Sürgünler sonrası yazmaya, sürgünlüğün gönlünde evinden ve huzurdan uzakta yaşamaya devam eden Joyce, yıllarca süren çalışmanın ardından Ulysses’i tamamladı. Dünya tersine döndü ve sesler yankılandı. Söz konusu metin Joyce’un en çok konuşulan, adeta yer küreyi sarsan eseri haline geldi. Bu sayfalara sığmayacak nitelikte yoğun, yıllardır süregelen tartışmaların, araştırmaların ve çalışmaların sonucunda dahi henüz tam anlamıyla anlaşılamamış kitabın ünü hâlâ kulakları çınlatırken kimilerine göre rastgele yazılmış ki bu durumun mümkün olmadığı açıktır, Joyce’un şaheseri, okunmayan, belki de okunamayan, ritmik anlatının ulaştığı son boyutun temsili, Joyce’un bizzat kendi dilini yarattığı Finnegans Wake (Türkçe’ye Finnegan Uyanması ve Finnegan Vahı olarak çevrilmiştir) tarihe uzandı. 

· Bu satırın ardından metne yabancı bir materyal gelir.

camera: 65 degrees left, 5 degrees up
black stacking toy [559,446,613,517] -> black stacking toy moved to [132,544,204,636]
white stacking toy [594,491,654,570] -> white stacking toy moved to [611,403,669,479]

Yaşadığı her an düşünen ve kuran, Anna Livia Plurabelle’yle ölümsüzlüğe dokunan, Giacomo Joyce ile ikinci vatanının düş yatağını çizen, yasaklanan, hastalıklar ve savaşlar arasında üretmeye devam eden, edebiyatın yalnızca bir zevk yansıtımı olmadığını, insanlık komedyasını, yaşamın dramını gösteren, kıtalardan dillere uzanan adsız sansız coğrafyalarda gezinen sevgili beyefendi değerli Joyce, izinden yürünecek, peşinden arayışlara düşülecek destansı bir mirasın yaratıcısı olarak 1941 yılında gözlerini yumdu. 

Adsum.


Kaynakça:

Ellmann, Richard (2012) James Joyce, Hayatı ve Eserleri, (Çev: Zafer Avşar) İstanbul, Kabalcı Yayınevi.

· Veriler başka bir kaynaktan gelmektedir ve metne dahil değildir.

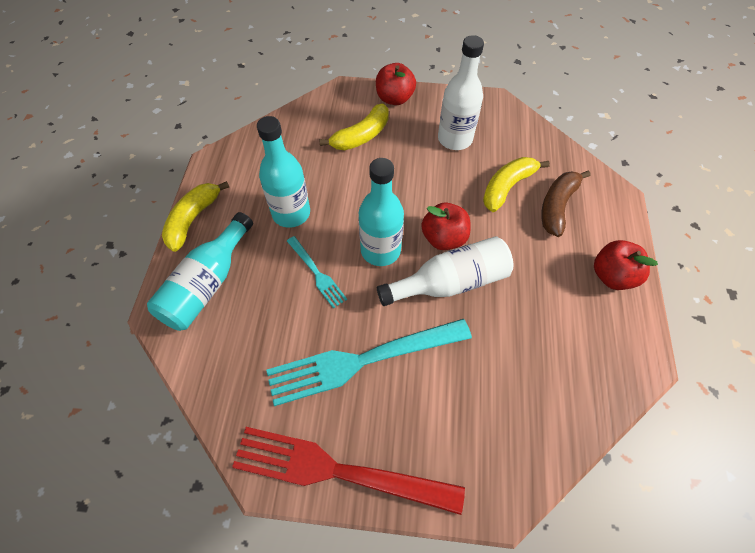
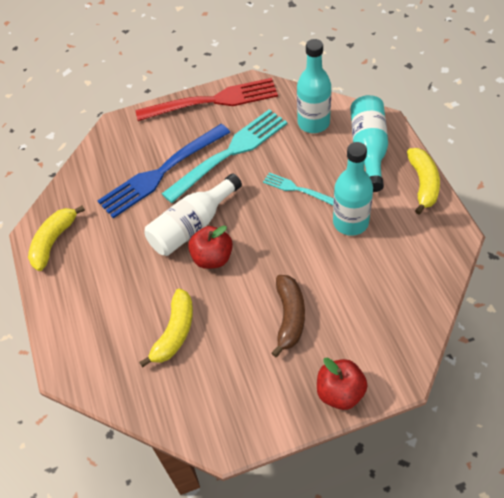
camera: 160 degrees right, 5 degrees down
yellow banana [319,103,389,150] -> yellow banana moved to [28,206,85,271]
turquoise bottle [358,158,404,266] -> turquoise bottle moved to [297,39,331,133]
white bottle [438,35,484,150] -> none
brown banana [541,170,591,237] -> brown banana moved to [272,275,305,357]
red apple [594,240,658,290] -> none
none -> blue fork [97,124,231,218]

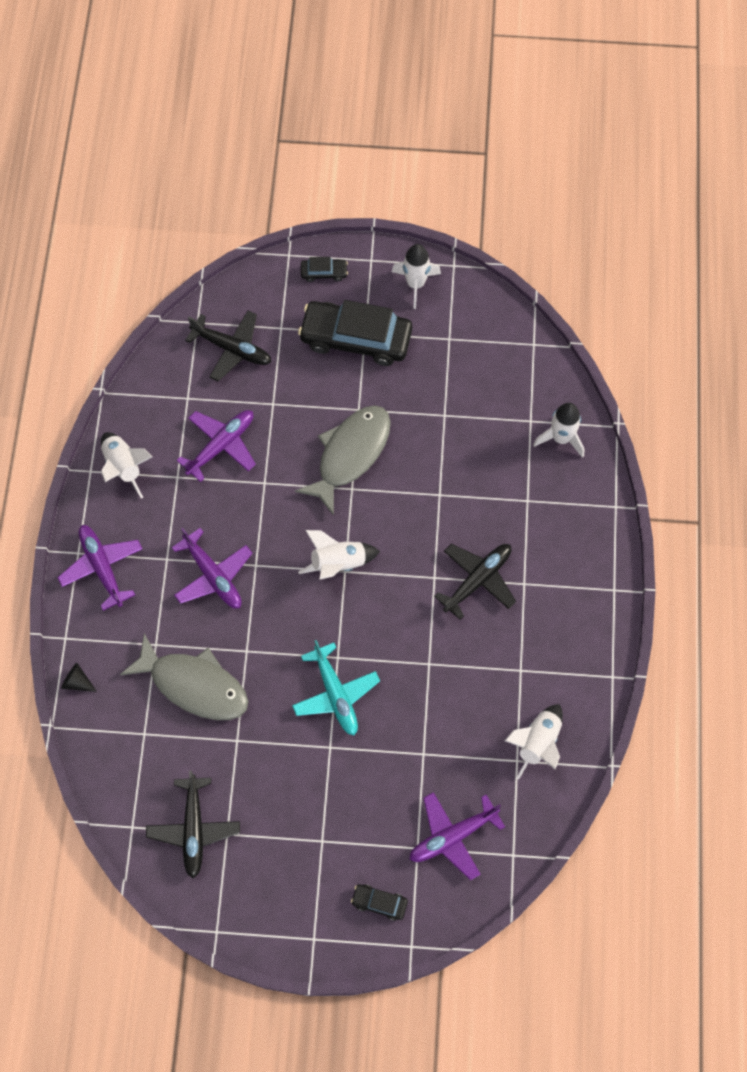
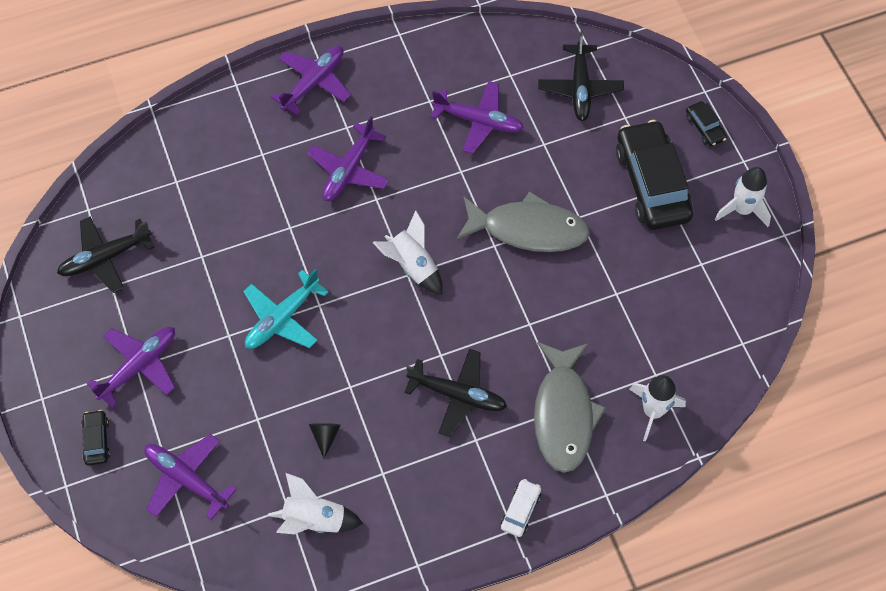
camera: 65 degrees right, 5 degrees down
black cone [61,663,97,692] -> black cone moved to [309,423,341,459]
white rocket [101,432,152,499] -> none
grey fish [120,633,248,720] -> grey fish moved to [534,342,606,473]
none -> purple plane [87,327,175,408]
none -> white car [501,479,541,537]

Joyce, James (2014) Bırak Seni Seveyim/Mektuplar, (Çev: Pelin Arda) İstanbul, Dedalus Yayınevi.

Joyce, James (2018) Nora’ya Mektuplar, (Çev: Nilüfer Akkaya) İstanbul, Alakarga Yayınları.

Joyce, James (2016) Sürgünler, (Çev: Bora Kamcez) İstanbul, Alfa Yayınları.


İleri Okumalar:

Fargnoli A. Nicholas, Gillesie M. Patrick, (2006) Critical Companion to James Joyce:

A Literary Reference to His Life and Work, New York, Facts On File.

Kenner, Hugh. (1987) Dublin’s Joyce. New York, Columbia University Press.